Private equity, real estate and infrastructure managers expect strong growth in assets in the next five years, according to new research from BNY Mellon.
‘Building for the future: How alternative investment managers are rising to the demographic challenge’ was prepared in tandem with alternative investment data specialist Preqin.
While institutional investors, most notably pension funds and family offices, currently demonstrate the biggest appetite for real investments, almost half of the private equity and real estate fund managers surveyed believe that retail investors will account for a higher level of capital inflows by 2020 than they do today. Investment will come from mass affluent and high net worth individuals in developing markets, the continued expansion of sovereign wealth funds, and increasing numbers of defined contribution schemes.
“Investors are turning more and more to real assets to find yield, diversify their portfolios, and steer through volatile markets,” said Alan Flanagan, global head of Private Equity and Real Estate Fund Services at BNY Mellon. “The growth in real asset investments has been impressive and there is no sign of it slowing down. As a result, the marketplace has become increasingly competitive on deal sourcing, presenting challenges for managers to successfully deploy the capital they have raised.”

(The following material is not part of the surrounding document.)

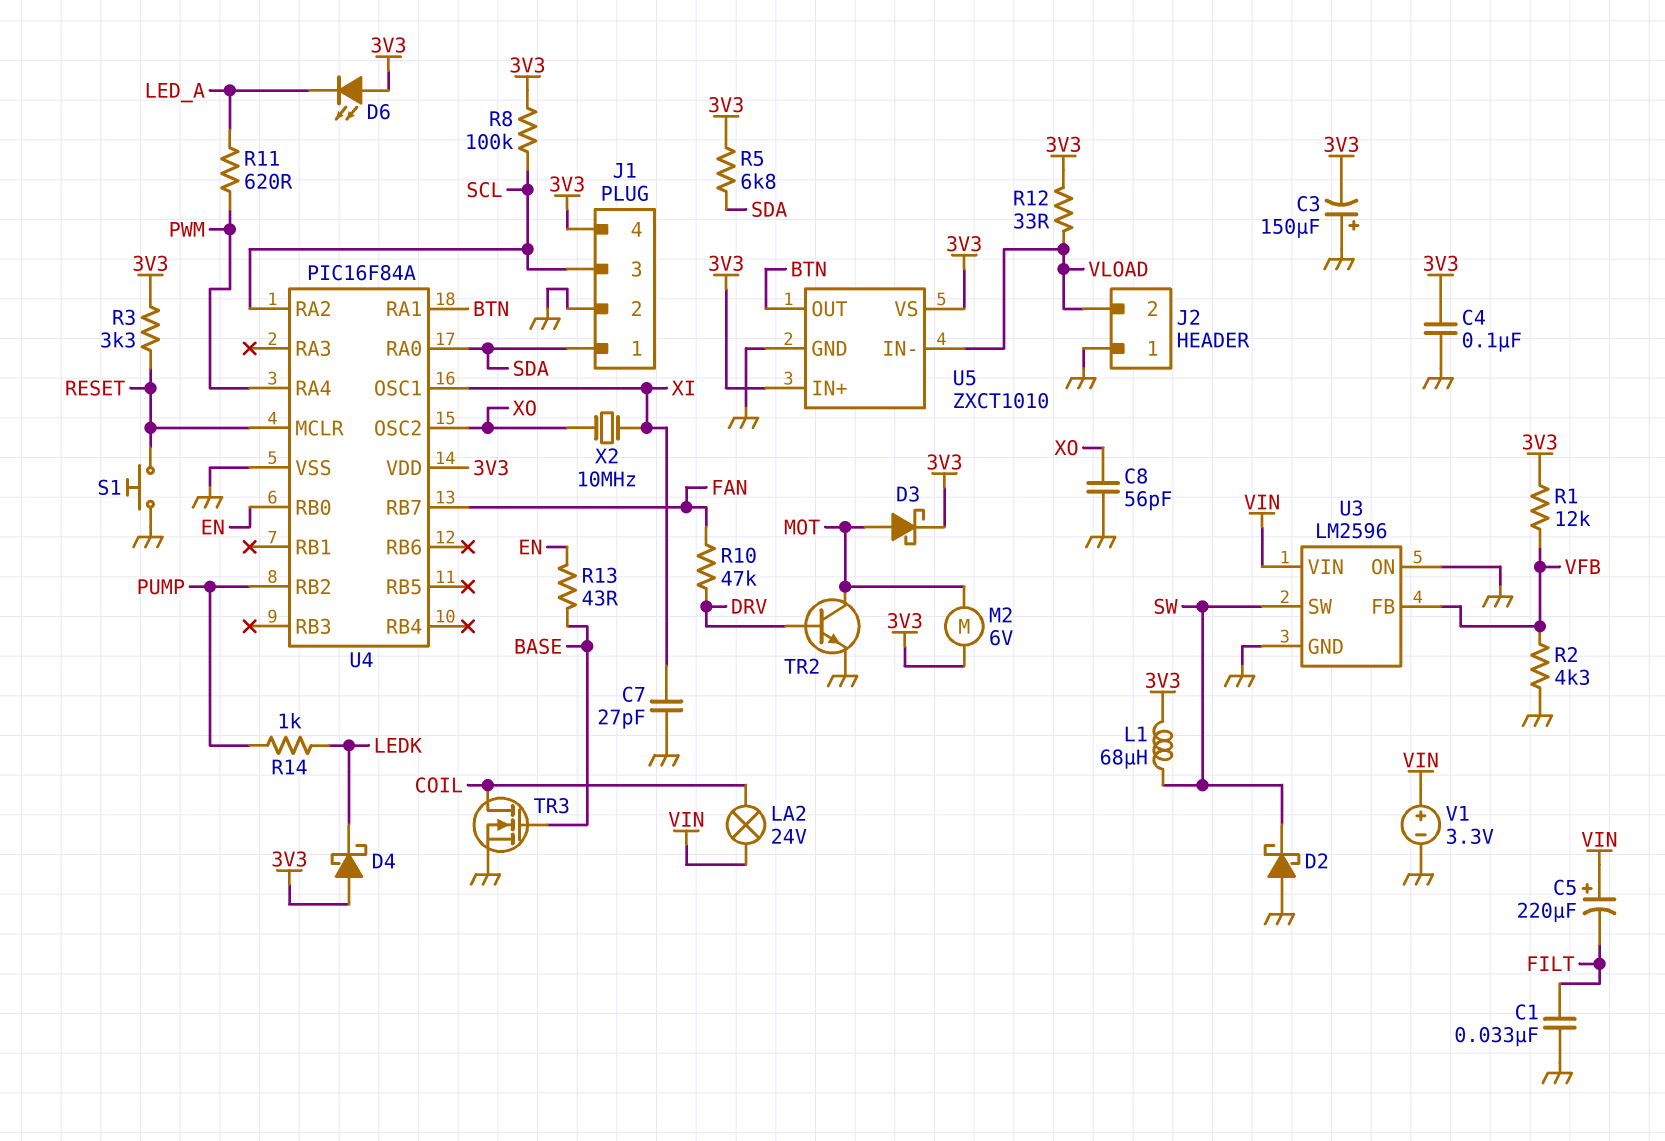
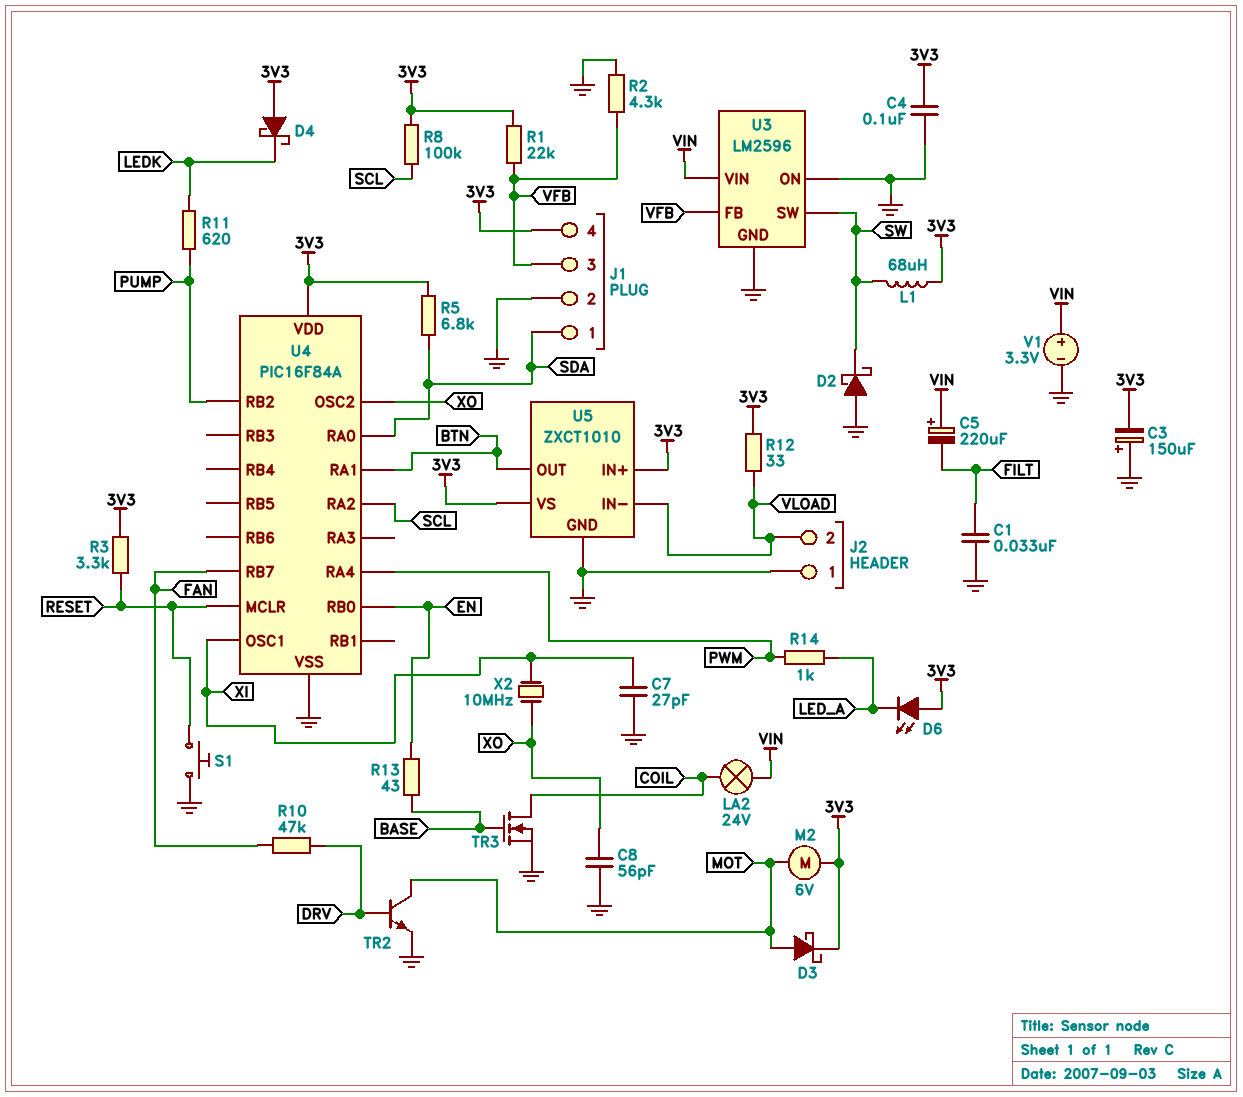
J1 pin 3: SCL -> VFB
R1: 12k (3V3, VFB) -> 22k (3V3, VFB)
R11: 620 (LED_A, PWM) -> 620 (LEDK, PUMP)
R14: 1k (LEDK, PUMP) -> 1k (LED_A, PWM)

The majority of alternative investment managers surveyed have seen institutional investor appetite for real assets climb over the last 12 months. A third of real estate and 41 percent of infrastructure managers are seeing the most demand coming from public pension funds, followed by private sector pension funds. Private equity managers see the greatest interest coming from family offices, followed by public pension funds (26 percent and 25 percent respectively). The survey also revealed that more than a third of infrastructure and real estate fund managers had altered their investment approach, either by diversifying their assets or exploring different geographies and niche strategies.

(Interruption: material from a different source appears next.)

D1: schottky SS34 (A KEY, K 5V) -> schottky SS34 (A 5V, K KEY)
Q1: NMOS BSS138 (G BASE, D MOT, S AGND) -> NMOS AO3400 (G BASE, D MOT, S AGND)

The need for transparency, driven by clients and regulators, is prompting a growing number of managers to consider outsourcing certain functions. Overall, two-thirds of fund managers across all asset classes feel regulation might lead to outsourcing in the future. Cost was the most commonly stated reason to outsource, in addition to having access to enriched data and analytics from an outsourcing provider and access to the expertise of external staff.
“Investment managers’ business models must have flexibility to thrive in such a fast-evolving environment and also be able to meet growing regulatory reporting as well as institutional investor demands for transparency,” added Flanagan. “To maintain strong allocations and achieve sustainable growth, it’s vital that managers of assets are invested in their infrastructure and supported by the right operating models.”